━━ The data

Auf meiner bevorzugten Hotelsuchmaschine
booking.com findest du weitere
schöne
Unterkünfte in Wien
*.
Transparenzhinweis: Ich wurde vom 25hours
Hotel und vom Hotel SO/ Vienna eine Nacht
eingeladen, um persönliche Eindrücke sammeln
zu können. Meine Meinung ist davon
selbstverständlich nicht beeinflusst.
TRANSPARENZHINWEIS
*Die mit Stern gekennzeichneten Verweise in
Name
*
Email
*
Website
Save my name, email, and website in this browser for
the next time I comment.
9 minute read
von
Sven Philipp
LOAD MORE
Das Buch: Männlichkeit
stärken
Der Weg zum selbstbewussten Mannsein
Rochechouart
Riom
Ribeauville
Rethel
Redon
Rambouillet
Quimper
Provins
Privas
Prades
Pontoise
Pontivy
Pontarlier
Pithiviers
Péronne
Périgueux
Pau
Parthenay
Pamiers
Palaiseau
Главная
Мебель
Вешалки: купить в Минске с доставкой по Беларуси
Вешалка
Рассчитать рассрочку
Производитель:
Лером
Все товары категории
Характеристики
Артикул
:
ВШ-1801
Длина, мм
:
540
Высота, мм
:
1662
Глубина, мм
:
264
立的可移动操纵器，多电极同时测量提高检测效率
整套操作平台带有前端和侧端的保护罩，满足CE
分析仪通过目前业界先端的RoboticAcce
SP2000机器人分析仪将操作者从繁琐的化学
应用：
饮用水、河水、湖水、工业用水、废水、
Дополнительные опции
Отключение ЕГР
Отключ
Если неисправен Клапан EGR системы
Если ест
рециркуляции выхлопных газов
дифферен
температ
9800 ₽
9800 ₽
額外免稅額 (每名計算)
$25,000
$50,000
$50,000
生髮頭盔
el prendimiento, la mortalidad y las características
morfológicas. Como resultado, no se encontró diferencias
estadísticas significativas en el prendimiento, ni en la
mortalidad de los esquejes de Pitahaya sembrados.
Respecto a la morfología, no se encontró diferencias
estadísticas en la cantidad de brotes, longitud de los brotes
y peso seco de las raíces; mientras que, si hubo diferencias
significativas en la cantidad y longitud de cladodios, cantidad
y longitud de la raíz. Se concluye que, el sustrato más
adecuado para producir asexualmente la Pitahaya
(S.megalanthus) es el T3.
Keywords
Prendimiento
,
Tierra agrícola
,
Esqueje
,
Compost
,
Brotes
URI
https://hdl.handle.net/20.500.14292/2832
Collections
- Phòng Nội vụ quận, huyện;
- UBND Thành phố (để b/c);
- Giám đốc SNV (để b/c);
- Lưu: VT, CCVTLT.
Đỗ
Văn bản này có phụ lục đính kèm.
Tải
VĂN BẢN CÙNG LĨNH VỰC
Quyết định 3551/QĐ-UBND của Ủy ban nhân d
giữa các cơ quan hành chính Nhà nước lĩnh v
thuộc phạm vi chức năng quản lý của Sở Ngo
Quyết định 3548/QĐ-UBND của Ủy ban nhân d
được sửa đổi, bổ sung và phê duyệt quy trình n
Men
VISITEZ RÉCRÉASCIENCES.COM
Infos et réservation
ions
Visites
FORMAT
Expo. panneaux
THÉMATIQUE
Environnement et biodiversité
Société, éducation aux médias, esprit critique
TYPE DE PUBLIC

━━━━

# [Problem description]
From the very first line of the data through the line with "Рассчитать рассрочку" in it, please reproduce each line exactly and output nothing more.

# [Reply to the task]
Auf meiner bevorzugten Hotelsuchmaschine
booking.com findest du weitere
schöne
Unterkünfte in Wien
*.
Transparenzhinweis: Ich wurde vom 25hours
Hotel und vom Hotel SO/ Vienna eine Nacht
eingeladen, um persönliche Eindrücke sammeln
zu können. Meine Meinung ist davon
selbstverständlich nicht beeinflusst.
TRANSPARENZHINWEIS
*Die mit Stern gekennzeichneten Verweise in
Name
*
Email
*
Website
Save my name, email, and website in this browser for
the next time I comment.
9 minute read
von
Sven Philipp
LOAD MORE
Das Buch: Männlichkeit
stärken
Der Weg zum selbstbewussten Mannsein
Rochechouart
Riom
Ribeauville
Rethel
Redon
Rambouillet
Quimper
Provins
Privas
Prades
Pontoise
Pontivy
Pontarlier
Pithiviers
Péronne
Périgueux
Pau
Parthenay
Pamiers
Palaiseau
Главная
Мебель
Вешалки: купить в Минске с доставкой по Беларуси
Вешалка
Рассчитать рассрочку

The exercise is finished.